*Your task*
Leaving out the pictures, output each record exactly as it stands.

*Lens and sensor parameters*
·····
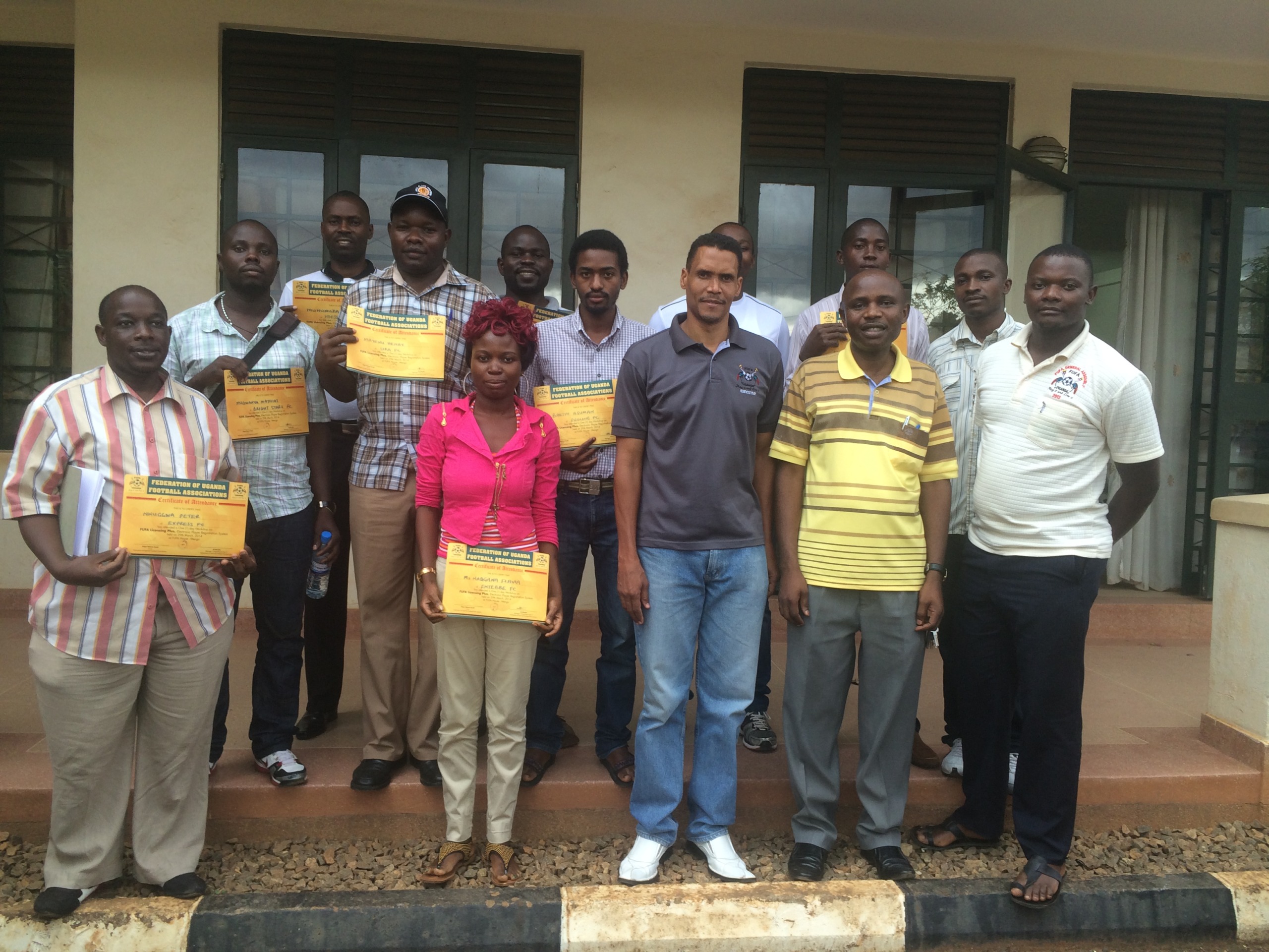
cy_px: 476
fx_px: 1100
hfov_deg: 60.0
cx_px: 634
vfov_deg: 46.8
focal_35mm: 30
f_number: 2.2
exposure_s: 1/60
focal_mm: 4.12
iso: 50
·····
*Written solution*
cy_px: 476
fx_px: 1100
hfov_deg: 60.0
cx_px: 634
vfov_deg: 46.8
focal_35mm: 30
f_number: 2.2
exposure_s: 1/60
focal_mm: 4.12
iso: 50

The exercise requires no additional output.